The decision for me to part with any of these items has been bittersweet, but one my father encouraged throughout my life. Many an evening was spent "debating" which treasures I couldn't live without and which he wanted to share with his fans. [Dawn mentioned in this regard that back in her early childhood she can remember and smell the evenings when Clayton would have his silver polish out, polishing his guns, cleaning his leather, and telling her as a 7 year old that someday these were going to be important items to protect and preserve for others. "But," she reminisced, "what can a 7 year old understand about that? It was difficult enough as an adult a few years ago when we would talk about it."]
I have been privileged to be the 'curator' of these pieces and am so very proud of the man who influenced so many lives as profoundly and fundamentally as my own."
So, there is also a journey to Washington, D.C., which has already been taken. Once before the Masked Man was there in that now famous scene signing into effect the new Peace Patrol program with then Vice-President Nixon. Now, within a mile of the White House in the building on Capital Mall where the Smithsonian houses their collection of American memorabilia, in the same room where the Fonz's leather jacket, where props from the Honeymooners, Ozzie and Harriet, I Love Lucy, and Archie Bunker's old chair are on display, Clayton Moore's original mask and other personal items will belong forever to the public.

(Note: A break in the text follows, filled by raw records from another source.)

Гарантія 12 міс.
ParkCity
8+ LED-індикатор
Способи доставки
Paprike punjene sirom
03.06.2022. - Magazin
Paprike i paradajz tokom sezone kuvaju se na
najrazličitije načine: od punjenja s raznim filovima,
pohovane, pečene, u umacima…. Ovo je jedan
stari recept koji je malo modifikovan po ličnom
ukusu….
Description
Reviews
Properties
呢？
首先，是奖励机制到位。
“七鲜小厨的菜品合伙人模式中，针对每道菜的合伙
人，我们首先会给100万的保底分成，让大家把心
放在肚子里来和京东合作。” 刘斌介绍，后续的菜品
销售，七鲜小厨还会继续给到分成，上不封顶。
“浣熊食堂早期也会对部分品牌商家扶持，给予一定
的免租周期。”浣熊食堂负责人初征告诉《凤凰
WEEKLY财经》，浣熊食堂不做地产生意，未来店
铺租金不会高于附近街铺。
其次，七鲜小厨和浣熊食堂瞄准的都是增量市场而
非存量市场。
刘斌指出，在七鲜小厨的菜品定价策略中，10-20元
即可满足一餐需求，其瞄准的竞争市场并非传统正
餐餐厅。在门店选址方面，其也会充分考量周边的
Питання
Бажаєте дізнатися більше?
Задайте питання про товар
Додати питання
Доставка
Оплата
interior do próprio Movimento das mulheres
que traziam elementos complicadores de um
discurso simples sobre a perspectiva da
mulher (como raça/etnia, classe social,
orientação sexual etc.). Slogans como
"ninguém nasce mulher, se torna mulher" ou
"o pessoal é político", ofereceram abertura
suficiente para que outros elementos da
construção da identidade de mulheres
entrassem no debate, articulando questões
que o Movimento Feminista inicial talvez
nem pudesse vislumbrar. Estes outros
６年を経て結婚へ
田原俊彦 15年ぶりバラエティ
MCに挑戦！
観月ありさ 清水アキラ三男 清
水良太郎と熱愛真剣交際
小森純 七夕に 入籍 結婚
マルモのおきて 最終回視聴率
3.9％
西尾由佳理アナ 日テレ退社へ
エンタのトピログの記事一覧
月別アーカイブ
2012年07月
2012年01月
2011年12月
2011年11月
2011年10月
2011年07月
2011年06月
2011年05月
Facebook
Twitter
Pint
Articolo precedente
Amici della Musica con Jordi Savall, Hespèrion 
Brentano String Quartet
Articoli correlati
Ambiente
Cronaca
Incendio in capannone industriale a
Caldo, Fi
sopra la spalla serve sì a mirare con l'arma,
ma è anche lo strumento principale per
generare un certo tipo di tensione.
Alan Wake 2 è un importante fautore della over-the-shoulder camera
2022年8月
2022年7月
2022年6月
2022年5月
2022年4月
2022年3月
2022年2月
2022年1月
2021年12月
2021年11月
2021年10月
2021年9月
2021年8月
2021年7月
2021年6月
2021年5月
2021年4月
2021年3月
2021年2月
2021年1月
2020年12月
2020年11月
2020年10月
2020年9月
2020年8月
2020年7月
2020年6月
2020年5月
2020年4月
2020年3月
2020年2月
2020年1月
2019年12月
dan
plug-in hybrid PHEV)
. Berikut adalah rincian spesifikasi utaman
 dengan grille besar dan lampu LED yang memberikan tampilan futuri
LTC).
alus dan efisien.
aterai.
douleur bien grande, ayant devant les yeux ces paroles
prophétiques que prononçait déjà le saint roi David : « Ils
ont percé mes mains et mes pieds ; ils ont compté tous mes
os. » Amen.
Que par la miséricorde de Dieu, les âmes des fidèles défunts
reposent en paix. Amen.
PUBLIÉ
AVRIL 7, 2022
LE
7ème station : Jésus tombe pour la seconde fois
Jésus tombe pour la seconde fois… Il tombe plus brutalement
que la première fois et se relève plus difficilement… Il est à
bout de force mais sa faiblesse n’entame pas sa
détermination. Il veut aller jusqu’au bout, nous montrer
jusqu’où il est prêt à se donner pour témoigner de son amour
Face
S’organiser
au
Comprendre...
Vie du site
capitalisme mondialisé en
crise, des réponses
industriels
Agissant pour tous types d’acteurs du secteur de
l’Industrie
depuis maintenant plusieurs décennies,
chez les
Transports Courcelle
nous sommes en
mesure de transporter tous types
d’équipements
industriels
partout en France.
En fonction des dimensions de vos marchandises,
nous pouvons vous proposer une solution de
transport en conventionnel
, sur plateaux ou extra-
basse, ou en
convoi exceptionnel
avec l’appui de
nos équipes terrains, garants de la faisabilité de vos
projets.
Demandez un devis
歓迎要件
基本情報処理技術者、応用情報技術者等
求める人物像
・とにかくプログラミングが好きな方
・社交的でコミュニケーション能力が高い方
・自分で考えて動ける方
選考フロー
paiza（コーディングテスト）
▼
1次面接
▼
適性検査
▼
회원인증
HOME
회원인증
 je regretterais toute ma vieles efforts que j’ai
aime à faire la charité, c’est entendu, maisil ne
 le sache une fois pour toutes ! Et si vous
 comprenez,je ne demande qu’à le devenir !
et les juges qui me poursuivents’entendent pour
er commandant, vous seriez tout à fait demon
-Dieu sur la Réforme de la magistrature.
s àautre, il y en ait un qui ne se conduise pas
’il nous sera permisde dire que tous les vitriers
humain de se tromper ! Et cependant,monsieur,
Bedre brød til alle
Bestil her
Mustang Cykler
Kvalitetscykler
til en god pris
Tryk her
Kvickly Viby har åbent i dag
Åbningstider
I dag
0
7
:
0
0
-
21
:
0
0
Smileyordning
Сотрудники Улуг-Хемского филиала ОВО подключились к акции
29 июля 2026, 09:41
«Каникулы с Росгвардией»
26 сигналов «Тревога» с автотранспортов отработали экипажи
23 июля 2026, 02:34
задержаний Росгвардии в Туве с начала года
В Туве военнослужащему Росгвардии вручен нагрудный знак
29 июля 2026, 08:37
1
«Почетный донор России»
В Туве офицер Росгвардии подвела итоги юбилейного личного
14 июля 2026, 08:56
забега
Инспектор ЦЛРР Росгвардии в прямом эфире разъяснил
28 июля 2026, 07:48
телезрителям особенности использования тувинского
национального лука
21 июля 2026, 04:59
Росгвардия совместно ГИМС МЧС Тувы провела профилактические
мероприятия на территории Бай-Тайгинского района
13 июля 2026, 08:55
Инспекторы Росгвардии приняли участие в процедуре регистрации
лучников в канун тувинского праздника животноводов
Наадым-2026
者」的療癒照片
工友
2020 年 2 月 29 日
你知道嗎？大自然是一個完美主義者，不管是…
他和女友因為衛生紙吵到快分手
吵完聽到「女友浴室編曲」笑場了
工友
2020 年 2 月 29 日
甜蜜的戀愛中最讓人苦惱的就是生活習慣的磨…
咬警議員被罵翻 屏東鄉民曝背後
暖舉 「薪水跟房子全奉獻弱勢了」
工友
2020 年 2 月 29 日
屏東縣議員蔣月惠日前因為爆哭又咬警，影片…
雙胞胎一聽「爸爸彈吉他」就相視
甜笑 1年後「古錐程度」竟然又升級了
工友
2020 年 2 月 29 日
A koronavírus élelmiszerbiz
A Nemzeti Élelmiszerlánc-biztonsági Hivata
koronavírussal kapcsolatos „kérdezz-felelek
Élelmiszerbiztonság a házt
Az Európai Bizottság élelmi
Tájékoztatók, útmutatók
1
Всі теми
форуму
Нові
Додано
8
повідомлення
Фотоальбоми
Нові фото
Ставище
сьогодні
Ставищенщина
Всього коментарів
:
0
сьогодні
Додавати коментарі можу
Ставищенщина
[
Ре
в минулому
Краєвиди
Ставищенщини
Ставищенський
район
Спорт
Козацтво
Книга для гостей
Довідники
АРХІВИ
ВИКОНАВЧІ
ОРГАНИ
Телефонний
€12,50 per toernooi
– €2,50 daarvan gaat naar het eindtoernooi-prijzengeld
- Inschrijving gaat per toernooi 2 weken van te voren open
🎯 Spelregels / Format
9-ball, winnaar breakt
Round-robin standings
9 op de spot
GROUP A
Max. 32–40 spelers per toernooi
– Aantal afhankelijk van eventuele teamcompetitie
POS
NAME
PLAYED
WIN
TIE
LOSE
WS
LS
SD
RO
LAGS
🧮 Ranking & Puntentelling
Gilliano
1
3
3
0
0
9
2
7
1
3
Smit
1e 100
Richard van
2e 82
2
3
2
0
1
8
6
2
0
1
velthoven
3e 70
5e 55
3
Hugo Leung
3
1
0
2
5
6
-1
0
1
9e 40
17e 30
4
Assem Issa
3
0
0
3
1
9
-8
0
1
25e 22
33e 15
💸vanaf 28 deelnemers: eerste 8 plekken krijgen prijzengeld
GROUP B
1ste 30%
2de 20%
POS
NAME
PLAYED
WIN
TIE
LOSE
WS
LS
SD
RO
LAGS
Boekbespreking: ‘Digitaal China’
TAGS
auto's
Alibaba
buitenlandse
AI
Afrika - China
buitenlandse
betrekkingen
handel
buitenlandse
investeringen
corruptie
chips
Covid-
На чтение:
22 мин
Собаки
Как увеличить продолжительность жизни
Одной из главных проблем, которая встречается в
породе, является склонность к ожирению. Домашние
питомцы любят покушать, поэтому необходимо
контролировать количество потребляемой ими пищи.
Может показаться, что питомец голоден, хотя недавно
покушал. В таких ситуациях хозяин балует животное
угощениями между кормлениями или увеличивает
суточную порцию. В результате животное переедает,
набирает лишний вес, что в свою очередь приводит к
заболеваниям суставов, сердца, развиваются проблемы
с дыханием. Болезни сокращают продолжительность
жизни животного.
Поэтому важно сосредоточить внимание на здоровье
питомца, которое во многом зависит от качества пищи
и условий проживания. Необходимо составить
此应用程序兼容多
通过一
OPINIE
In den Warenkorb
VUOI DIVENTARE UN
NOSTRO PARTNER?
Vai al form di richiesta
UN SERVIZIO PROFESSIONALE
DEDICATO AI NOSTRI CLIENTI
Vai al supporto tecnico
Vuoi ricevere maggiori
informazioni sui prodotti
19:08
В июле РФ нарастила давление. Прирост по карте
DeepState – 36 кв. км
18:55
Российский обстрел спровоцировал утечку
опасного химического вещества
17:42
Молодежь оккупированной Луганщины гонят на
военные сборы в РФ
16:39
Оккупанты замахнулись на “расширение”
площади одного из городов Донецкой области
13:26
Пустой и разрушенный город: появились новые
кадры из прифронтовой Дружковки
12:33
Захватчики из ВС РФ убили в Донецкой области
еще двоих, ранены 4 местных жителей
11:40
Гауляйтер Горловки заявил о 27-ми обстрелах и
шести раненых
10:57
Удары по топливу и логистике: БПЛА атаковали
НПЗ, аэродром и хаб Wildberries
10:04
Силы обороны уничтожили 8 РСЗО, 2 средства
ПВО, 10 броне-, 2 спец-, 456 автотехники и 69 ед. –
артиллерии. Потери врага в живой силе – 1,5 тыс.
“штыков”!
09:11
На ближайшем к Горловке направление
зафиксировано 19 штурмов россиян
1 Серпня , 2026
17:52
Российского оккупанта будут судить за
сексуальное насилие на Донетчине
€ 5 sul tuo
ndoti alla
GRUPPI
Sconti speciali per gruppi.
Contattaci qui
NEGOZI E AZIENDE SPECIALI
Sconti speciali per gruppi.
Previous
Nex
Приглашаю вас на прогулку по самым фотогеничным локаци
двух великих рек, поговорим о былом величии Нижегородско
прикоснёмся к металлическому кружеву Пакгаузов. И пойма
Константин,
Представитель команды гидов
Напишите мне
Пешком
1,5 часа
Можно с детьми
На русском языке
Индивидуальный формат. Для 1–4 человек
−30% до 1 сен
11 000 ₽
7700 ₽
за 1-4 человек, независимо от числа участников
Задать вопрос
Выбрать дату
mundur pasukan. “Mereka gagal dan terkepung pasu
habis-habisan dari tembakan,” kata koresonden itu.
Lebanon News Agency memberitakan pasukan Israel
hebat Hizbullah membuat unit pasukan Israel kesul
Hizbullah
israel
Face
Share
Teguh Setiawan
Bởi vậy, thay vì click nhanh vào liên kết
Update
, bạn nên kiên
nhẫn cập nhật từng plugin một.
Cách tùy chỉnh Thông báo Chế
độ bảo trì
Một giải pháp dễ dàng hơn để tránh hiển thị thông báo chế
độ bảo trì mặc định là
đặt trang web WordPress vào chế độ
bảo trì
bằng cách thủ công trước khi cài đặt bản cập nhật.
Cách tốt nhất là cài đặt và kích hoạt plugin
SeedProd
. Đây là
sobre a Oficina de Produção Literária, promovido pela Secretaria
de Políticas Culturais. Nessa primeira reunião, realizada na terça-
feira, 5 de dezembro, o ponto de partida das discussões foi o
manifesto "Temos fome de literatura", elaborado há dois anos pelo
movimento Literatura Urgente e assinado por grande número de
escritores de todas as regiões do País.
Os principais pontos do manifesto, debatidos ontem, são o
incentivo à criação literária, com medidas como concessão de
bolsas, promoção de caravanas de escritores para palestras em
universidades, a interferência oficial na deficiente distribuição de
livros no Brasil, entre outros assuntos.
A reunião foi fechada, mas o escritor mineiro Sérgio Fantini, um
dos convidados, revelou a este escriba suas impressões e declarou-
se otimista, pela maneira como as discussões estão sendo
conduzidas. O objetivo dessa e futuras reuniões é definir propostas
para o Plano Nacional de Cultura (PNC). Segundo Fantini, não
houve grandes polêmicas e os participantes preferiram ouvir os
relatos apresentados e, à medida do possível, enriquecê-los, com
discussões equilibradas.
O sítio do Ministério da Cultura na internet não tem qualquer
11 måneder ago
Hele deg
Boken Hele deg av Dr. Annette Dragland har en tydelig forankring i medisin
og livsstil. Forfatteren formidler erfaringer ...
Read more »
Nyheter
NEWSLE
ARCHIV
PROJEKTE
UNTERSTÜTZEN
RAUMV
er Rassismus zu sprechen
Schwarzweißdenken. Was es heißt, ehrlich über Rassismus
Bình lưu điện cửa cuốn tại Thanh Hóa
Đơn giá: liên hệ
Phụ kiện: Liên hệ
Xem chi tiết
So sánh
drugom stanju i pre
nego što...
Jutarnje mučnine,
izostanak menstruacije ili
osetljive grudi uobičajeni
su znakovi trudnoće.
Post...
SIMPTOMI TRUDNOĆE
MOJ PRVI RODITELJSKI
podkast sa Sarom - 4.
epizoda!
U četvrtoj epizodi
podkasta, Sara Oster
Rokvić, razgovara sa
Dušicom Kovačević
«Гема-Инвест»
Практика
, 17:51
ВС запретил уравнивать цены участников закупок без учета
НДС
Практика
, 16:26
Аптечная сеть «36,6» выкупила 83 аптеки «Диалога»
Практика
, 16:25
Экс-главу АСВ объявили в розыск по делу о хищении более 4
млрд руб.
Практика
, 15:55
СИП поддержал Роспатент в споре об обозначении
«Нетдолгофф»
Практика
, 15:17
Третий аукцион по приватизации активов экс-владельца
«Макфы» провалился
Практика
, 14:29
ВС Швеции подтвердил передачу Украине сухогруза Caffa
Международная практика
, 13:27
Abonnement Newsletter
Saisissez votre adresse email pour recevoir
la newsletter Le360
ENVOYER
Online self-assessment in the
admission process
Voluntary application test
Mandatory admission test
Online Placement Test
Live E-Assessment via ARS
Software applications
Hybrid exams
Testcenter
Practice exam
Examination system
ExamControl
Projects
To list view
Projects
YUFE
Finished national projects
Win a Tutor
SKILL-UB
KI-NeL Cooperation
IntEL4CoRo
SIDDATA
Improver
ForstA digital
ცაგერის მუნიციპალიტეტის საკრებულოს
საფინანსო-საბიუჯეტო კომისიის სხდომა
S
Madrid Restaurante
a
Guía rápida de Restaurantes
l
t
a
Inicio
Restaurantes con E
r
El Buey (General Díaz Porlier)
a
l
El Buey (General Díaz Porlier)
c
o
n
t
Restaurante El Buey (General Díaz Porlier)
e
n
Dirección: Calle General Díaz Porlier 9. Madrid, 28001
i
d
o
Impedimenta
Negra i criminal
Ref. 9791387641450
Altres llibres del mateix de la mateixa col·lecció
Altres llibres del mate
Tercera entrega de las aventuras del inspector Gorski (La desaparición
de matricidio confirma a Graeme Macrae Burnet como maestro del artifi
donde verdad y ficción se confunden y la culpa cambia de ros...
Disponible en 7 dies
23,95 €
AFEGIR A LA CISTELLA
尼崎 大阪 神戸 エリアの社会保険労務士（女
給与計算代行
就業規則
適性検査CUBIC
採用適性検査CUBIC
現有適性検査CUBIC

And what of the items yet to be auctioned? First, the mask is well guarded. Laura Woolley, one of the Sothebys staff who has been in charge of the archiving and preparation of Clayton's personal items, was discussing the impact these items have had on their staff, who specializes in handling celebrity auctions as an everyday part of their business. She mused how they had no stock mannequin which could fill Clayton's pants and shirt the way he did, so they put out word to all employees that they were looking for someone with his dimensions for a model (Laura got all Clayton's sizes from Dawn and could have made a tremendous Christmas shopping list from them!). They have a "Patrick" on staff who came the closest, but even he couldn't quite fill it the way Clayton did, so the image you see on the web and in their catalogue is a digitally altered image with Patrick's head and arms dubbed out! Goes to show you again there was only one true Lone Ranger! She was also pointing out the plain-clothes guards inconspicuously watching the room. There were more guards present than Sothebys would require, and not because there was any rumor of theft. Recalling how many persons in law enforcement careers today trace their beginnings back to the early influence of the Lone Ranger for truth, justice, and honesty, she had overheard one guard explaining how he had been lucky enough to draw this duty for the evening when everyone else wanted it and how a divisional chief in LAPD homicide had put himself down for this evening's duty.
Secondly, Giles Moon, also working on this project for Sothebys, explained there are many more items which may be bid on by those of us with more average means (the mask itself is being valued at $40,000-$60,000). So, watch their web site at www.sothebys.amazon.com starting October 20, and perhaps you too may acquire an original remembrance. But in the spirit of The Lone Ranger's Creed and what Clayton stood for, wouldn't it be fitting if someone were so financially enabled and benevolent as to purchase some of these items and donate them back to one of Clayton's favorite western collections on the West Coast, the Gene Autry Museum in Los Angeles? Then, on each side of the United States, the public could still visit the mask, see the costume, the hat, the silver bullets and remember what a great difference one life dedicated to such good can create.